Exercise instructions
Look through the data below for the line with "SuperLive Review: Is" and the line with "stand out, or", then output those two and all lines in between, exactly as written.

Excerpted data
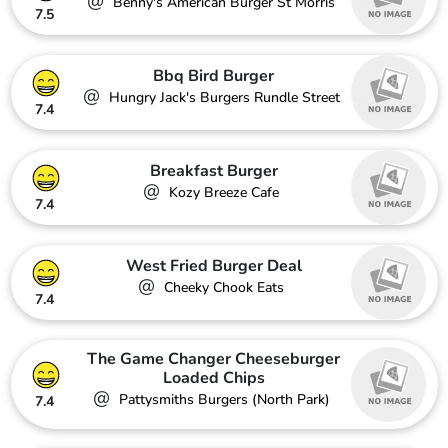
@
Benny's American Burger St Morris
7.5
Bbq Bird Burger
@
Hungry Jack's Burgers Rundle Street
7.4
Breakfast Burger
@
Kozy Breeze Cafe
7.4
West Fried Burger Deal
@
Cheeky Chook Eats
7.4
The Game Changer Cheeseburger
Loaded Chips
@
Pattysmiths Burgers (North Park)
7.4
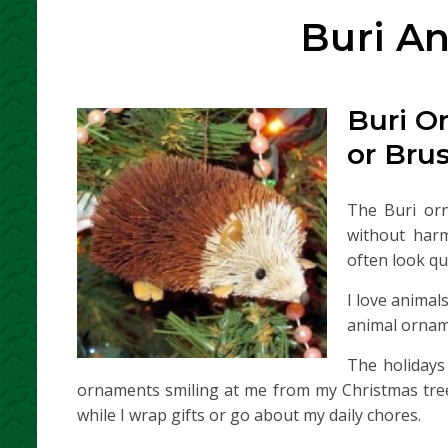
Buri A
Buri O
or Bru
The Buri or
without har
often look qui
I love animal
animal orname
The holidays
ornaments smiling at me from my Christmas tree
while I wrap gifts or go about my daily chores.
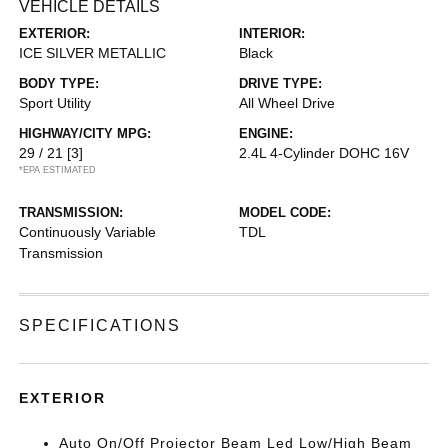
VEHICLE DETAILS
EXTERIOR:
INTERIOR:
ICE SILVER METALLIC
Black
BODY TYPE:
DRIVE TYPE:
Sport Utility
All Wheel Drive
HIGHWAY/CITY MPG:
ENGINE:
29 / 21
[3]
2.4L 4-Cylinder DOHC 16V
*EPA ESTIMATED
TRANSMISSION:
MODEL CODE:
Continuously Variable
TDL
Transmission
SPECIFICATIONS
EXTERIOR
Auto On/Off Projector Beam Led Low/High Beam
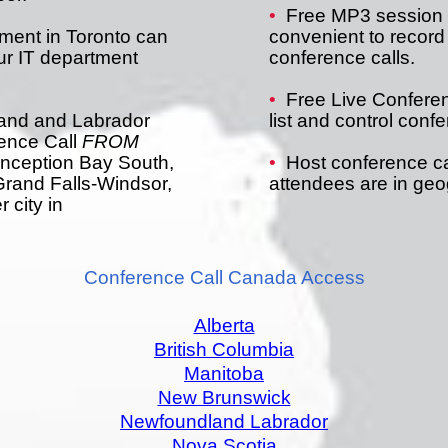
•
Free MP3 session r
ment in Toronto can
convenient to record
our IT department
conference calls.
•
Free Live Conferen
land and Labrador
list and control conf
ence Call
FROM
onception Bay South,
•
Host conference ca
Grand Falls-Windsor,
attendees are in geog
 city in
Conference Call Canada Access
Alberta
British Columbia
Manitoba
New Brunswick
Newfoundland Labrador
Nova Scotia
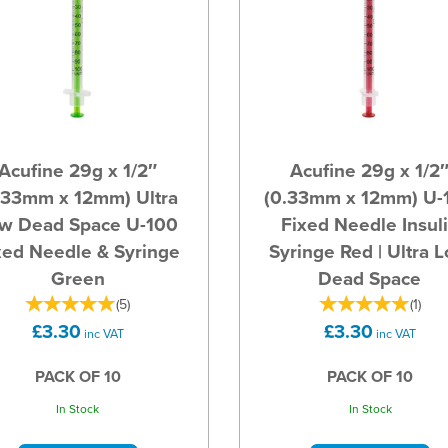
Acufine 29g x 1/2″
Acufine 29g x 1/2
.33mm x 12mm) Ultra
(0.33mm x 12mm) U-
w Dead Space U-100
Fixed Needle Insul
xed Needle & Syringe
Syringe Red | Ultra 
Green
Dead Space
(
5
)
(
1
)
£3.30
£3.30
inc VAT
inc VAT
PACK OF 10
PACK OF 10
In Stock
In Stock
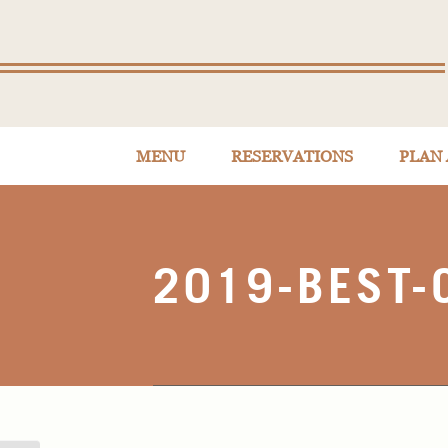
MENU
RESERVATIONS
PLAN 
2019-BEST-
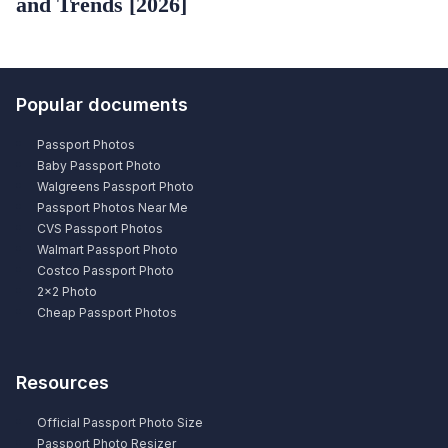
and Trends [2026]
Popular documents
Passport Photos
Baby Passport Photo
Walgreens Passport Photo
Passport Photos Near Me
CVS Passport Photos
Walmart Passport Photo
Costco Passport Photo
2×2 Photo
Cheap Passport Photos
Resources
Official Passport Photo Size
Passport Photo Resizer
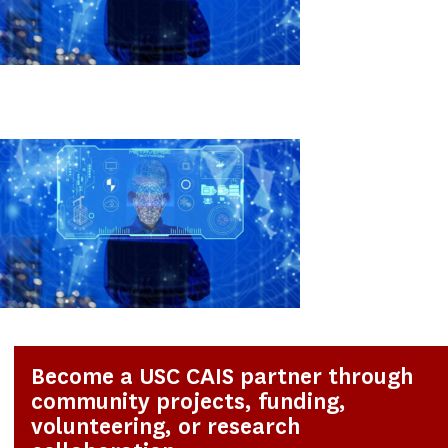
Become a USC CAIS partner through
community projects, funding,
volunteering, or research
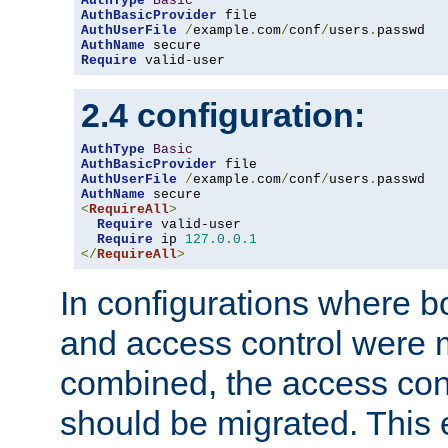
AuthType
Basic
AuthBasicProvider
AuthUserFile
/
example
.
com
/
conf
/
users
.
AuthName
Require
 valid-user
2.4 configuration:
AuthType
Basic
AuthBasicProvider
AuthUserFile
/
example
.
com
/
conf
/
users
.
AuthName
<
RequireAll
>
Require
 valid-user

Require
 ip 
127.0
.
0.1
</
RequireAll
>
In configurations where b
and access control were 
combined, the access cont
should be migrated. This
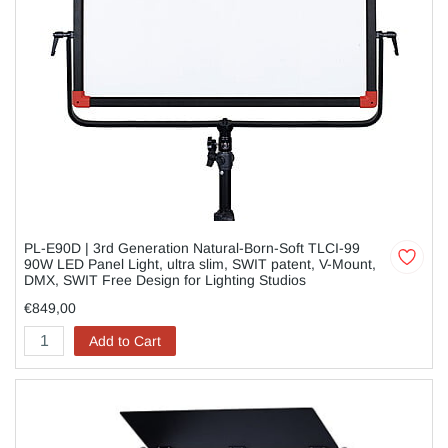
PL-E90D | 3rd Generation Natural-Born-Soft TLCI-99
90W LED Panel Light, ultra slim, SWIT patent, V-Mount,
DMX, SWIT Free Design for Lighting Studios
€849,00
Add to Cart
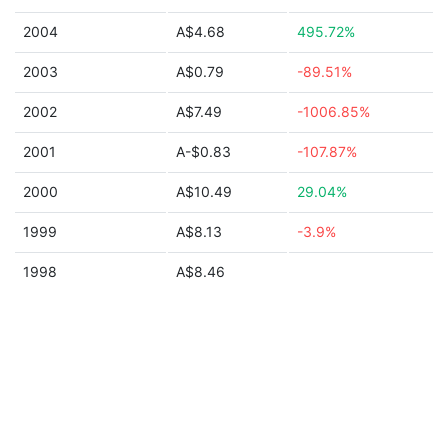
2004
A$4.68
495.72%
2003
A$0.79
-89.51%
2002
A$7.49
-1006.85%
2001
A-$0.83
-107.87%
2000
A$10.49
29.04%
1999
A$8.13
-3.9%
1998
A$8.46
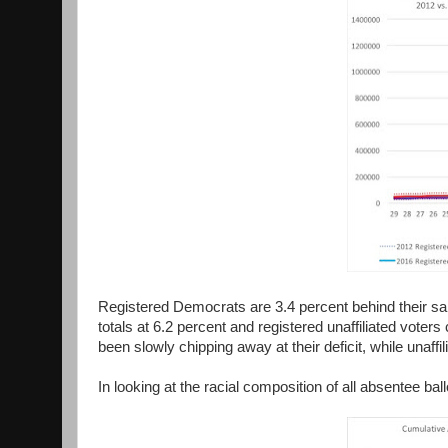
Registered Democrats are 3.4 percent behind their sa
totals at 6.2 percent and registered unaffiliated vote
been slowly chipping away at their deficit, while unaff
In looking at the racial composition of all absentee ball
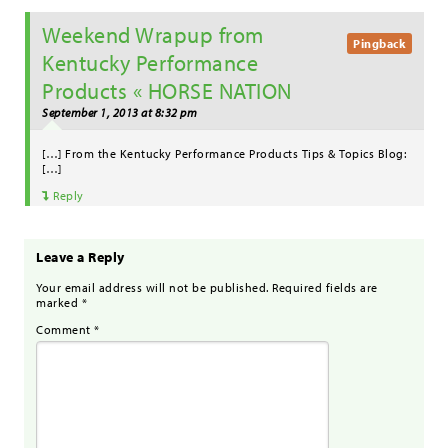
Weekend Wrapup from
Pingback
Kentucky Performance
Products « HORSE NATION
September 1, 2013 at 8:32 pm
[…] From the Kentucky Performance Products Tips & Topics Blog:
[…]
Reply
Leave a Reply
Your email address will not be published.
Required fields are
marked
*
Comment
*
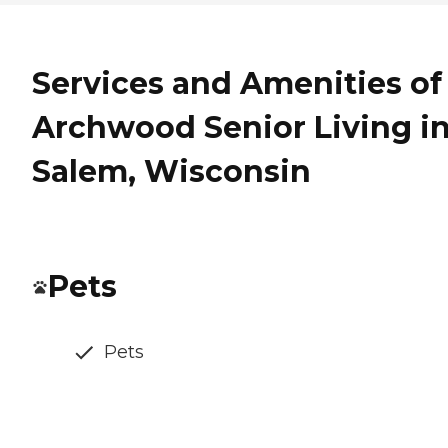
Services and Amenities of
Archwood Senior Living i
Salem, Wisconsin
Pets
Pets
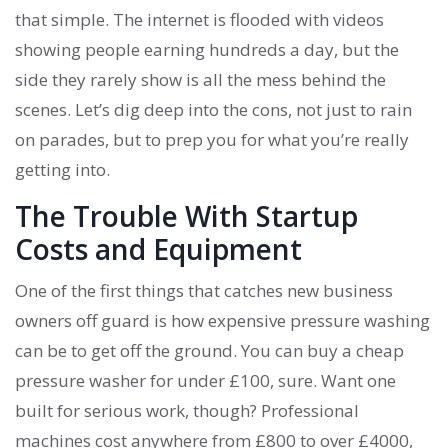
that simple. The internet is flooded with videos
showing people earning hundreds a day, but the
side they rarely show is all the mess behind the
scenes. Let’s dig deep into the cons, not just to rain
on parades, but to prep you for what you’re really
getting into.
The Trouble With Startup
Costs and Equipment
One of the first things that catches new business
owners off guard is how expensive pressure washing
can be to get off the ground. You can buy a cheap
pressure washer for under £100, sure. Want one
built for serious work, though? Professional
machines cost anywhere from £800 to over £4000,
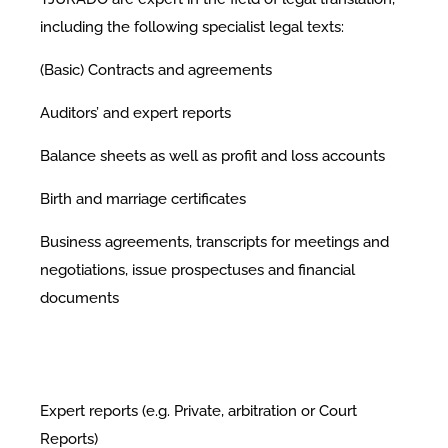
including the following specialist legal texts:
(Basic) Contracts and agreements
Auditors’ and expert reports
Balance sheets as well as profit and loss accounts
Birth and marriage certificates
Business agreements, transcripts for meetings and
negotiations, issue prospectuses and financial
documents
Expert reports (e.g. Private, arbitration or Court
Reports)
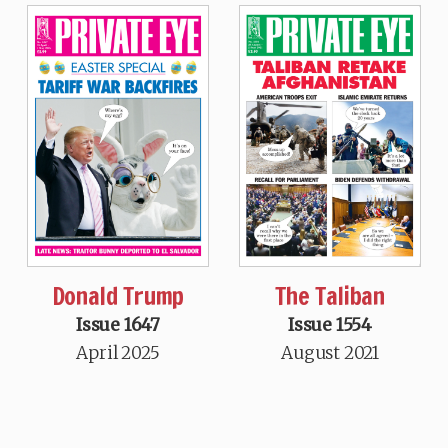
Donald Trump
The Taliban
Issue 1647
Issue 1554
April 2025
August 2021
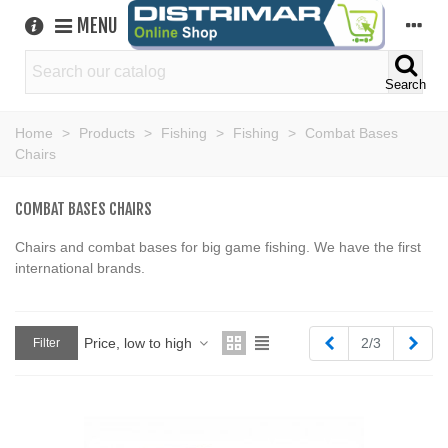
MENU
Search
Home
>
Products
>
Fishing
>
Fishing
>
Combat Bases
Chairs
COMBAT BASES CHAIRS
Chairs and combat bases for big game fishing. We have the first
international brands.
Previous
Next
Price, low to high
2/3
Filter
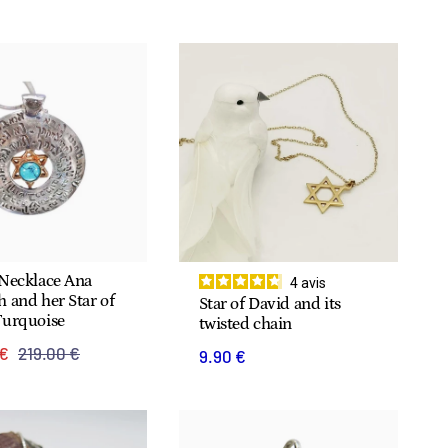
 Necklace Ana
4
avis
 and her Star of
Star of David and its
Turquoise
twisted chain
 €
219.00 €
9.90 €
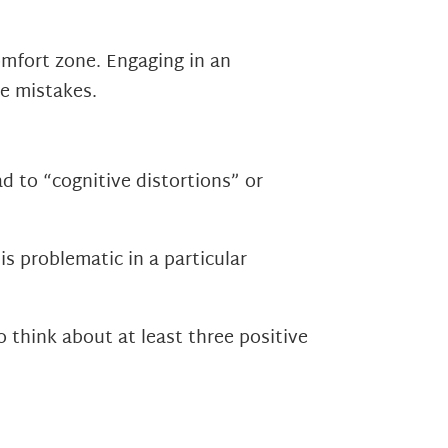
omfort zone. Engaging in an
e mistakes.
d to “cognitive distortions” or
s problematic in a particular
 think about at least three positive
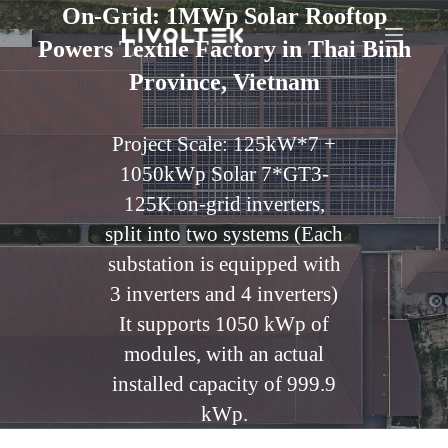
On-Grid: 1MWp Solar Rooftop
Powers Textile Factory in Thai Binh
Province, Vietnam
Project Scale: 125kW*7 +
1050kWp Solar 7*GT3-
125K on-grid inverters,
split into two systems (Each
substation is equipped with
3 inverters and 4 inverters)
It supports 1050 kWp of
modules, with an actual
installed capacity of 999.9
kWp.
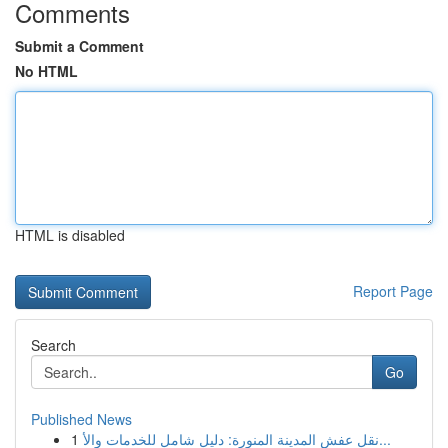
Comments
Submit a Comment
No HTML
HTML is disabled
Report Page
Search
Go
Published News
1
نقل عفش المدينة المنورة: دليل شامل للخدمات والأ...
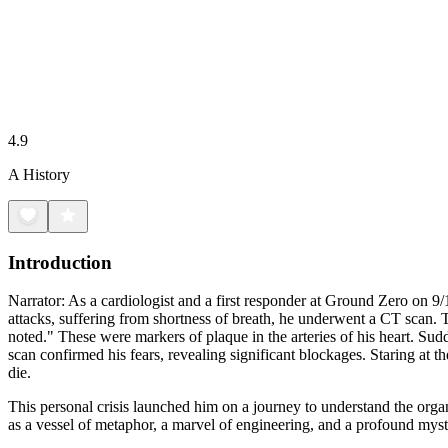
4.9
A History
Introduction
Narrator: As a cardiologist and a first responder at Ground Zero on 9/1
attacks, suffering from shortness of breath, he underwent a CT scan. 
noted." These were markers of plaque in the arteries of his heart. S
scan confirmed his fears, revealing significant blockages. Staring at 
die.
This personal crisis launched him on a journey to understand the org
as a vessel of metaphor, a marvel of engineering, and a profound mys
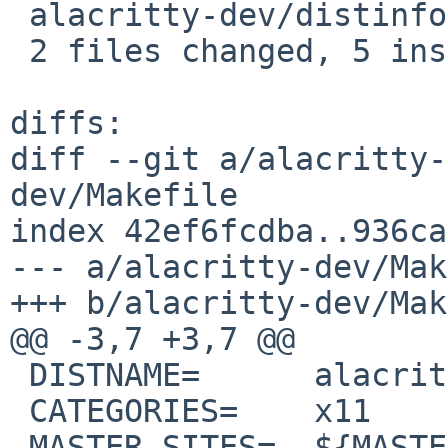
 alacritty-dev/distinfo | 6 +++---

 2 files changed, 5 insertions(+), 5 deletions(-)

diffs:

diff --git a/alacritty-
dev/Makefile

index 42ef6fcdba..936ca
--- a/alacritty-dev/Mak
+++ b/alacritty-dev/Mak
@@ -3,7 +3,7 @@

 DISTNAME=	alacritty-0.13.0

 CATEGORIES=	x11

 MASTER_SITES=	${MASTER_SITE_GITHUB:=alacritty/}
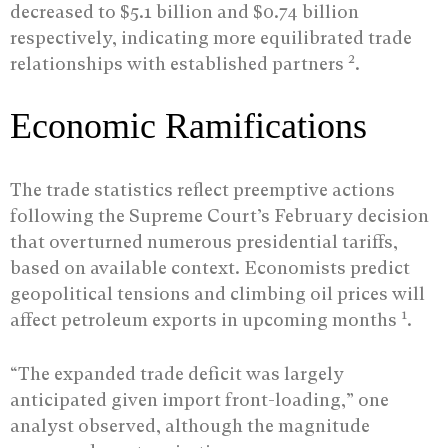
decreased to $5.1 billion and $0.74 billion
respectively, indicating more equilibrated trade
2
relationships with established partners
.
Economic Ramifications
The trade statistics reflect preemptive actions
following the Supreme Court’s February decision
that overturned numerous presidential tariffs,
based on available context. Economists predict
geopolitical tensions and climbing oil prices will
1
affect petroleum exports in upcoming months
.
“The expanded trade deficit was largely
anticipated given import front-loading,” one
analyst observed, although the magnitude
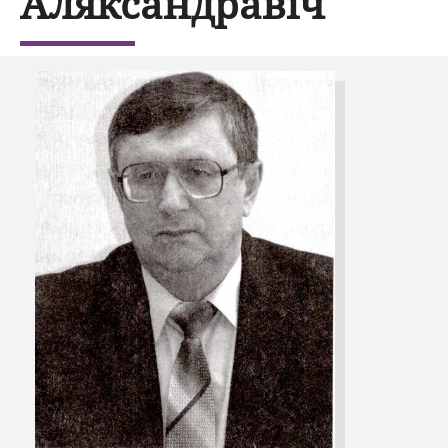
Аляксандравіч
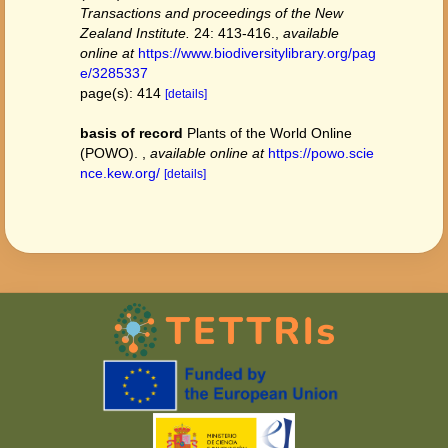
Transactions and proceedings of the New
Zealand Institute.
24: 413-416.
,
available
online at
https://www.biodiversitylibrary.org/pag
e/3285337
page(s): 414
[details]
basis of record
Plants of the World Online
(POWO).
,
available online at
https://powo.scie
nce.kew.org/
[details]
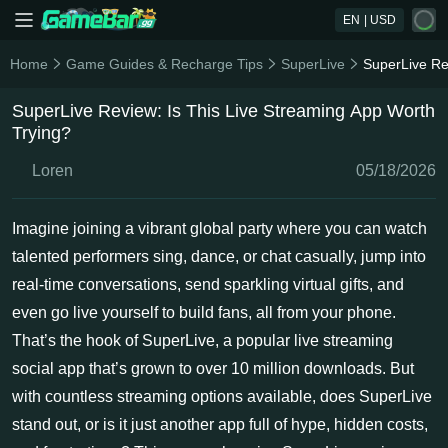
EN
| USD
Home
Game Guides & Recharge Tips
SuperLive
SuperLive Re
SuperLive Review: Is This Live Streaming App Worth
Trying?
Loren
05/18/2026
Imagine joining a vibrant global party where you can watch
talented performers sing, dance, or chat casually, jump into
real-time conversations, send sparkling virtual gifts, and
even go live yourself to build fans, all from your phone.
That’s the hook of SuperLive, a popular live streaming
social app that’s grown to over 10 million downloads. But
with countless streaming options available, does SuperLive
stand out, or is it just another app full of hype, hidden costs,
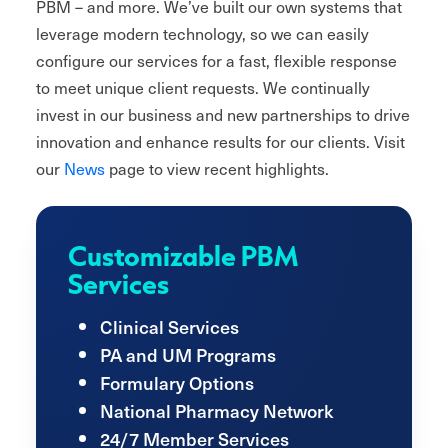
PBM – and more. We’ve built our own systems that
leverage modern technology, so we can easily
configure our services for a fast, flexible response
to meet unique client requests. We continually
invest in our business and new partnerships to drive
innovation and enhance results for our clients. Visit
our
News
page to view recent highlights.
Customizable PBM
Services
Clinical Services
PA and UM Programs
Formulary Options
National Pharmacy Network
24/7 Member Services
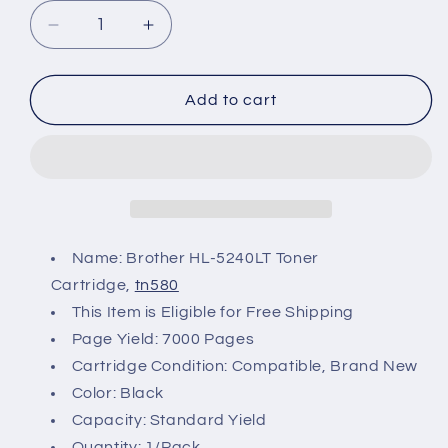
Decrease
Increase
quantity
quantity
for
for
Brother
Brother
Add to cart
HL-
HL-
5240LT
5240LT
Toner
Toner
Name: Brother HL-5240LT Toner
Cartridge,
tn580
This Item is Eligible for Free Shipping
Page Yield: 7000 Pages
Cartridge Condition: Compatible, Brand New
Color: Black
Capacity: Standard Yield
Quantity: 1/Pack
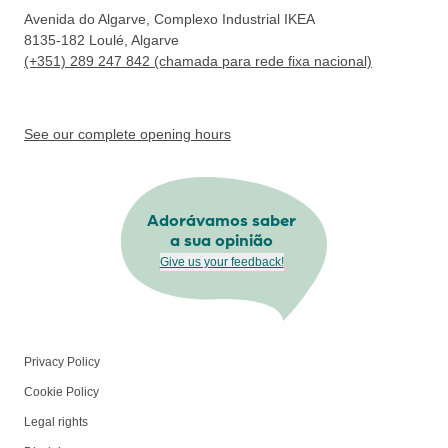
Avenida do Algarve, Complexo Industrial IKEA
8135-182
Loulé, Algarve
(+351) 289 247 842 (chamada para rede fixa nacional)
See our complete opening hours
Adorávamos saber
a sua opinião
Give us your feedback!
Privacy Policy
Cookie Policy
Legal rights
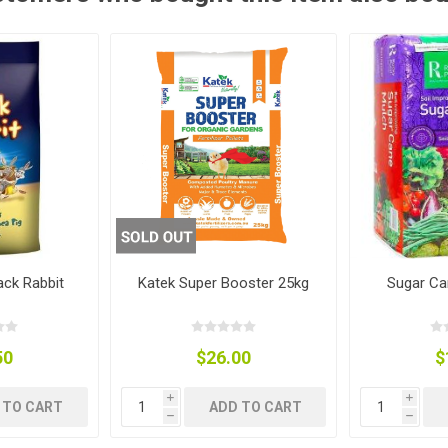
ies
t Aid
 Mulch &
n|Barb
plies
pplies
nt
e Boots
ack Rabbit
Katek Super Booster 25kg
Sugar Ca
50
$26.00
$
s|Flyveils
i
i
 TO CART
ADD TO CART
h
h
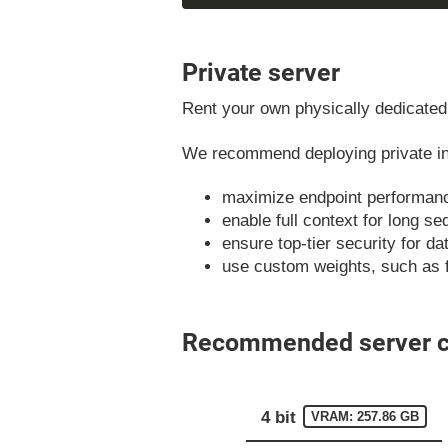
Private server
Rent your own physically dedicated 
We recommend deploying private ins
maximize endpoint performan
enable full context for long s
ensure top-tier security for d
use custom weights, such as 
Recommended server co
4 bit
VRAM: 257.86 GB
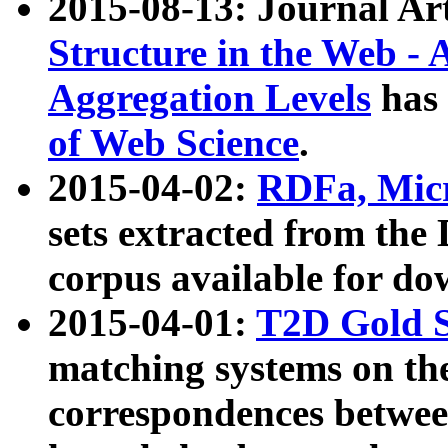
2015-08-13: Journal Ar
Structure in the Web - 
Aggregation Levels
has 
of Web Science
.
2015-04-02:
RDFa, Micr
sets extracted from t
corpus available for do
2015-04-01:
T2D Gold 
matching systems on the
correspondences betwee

Task result
SuperLive Review: Is This Live Streaming App Worth
Trying?
Loren
05/18/2026
Imagine joining a vibrant global party where you can watch
talented performers sing, dance, or chat casually, jump into
real-time conversations, send sparkling virtual gifts, and
even go live yourself to build fans, all from your phone.
That’s the hook of SuperLive, a popular live streaming
social app that’s grown to over 10 million downloads. But
with countless streaming options available, does SuperLive
stand out, or is it just another app full of hype, hidden costs,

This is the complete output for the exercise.